**Action item:**
All lines of the entries with "left" in them must be listed.

:: Available data

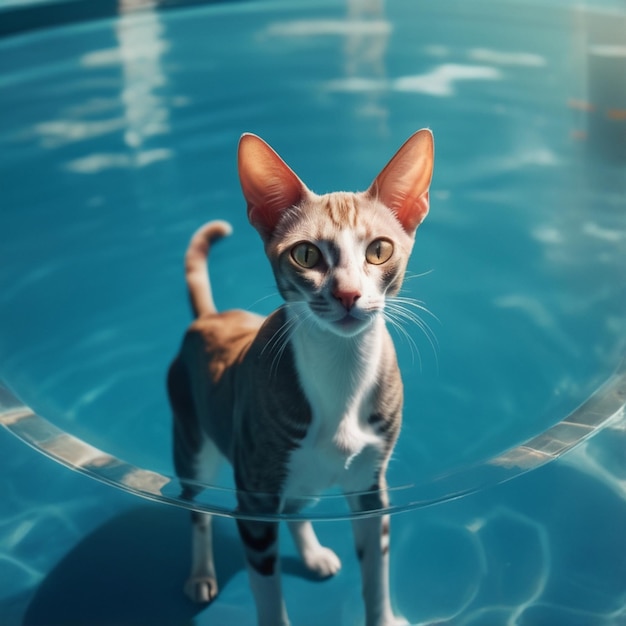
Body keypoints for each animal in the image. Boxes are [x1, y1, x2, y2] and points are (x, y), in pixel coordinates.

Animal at [168, 128, 436, 624]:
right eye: (306, 254)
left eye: (379, 250)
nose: (348, 294)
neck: (342, 371)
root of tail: (212, 317)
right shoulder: (254, 500)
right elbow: (268, 594)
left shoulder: (372, 489)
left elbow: (376, 577)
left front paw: (382, 615)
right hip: (193, 441)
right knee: (197, 508)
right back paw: (200, 574)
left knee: (295, 505)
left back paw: (312, 554)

::::

**Task answer:**
left eye: (379, 250)
left shoulder: (372, 489)
left elbow: (376, 577)
left front paw: (382, 615)
left knee: (295, 505)
left back paw: (312, 554)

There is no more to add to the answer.